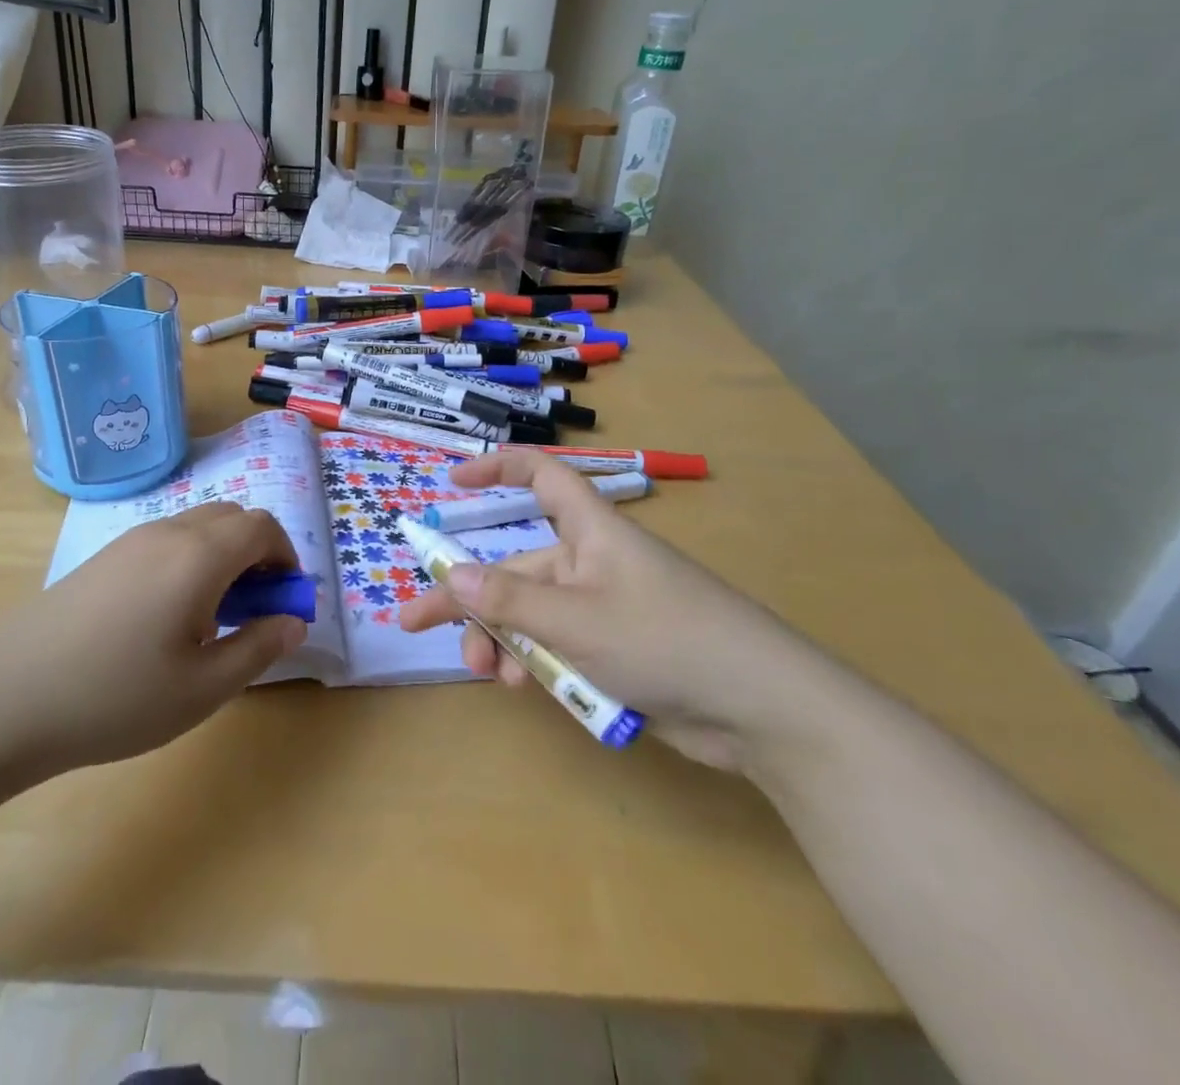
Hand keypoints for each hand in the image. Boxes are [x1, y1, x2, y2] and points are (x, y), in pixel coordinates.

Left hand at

^^^^^^^^

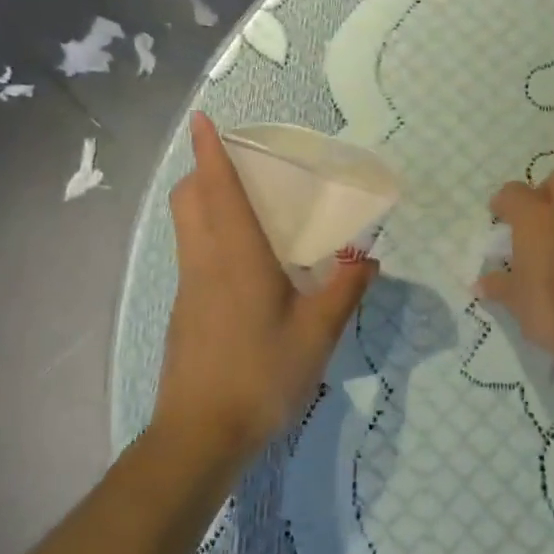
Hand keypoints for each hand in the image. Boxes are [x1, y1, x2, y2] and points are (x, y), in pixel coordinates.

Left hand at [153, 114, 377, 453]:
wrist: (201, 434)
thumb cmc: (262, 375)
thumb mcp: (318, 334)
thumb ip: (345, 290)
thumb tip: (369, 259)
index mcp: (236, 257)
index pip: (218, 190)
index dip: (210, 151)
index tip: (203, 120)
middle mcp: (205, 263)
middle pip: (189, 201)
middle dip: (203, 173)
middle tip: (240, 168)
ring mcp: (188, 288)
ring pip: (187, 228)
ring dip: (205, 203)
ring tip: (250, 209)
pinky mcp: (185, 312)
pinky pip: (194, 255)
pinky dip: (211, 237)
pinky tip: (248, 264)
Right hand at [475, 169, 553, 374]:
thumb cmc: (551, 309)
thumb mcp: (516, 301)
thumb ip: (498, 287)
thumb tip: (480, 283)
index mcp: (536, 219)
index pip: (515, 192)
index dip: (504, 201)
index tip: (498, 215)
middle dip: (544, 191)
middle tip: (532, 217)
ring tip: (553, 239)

^^^^^^^^

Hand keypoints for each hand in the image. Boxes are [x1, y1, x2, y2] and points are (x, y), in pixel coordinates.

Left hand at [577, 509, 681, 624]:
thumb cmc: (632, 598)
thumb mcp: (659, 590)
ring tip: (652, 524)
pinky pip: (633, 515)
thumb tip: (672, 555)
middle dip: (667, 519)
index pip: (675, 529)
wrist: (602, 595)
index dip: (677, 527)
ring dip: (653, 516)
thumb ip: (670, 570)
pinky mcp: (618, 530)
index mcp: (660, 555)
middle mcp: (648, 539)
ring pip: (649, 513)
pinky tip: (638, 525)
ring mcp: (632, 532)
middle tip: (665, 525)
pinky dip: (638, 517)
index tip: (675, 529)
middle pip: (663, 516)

^^^^^^^^

• [EXERCISE DIRECTIONS]:
Copy down every line of the material above that includes the string "pinky".

• [ANSWER SECTION]:
pinky mcp: (185, 312)
pinky pip: (194, 255)
pinky dip: (211, 237)
pinky tip: (248, 264)
pinky pip: (633, 515)
pinky mcp: (618, 530)
pinky tip: (638, 525)
pinky dip: (638, 517)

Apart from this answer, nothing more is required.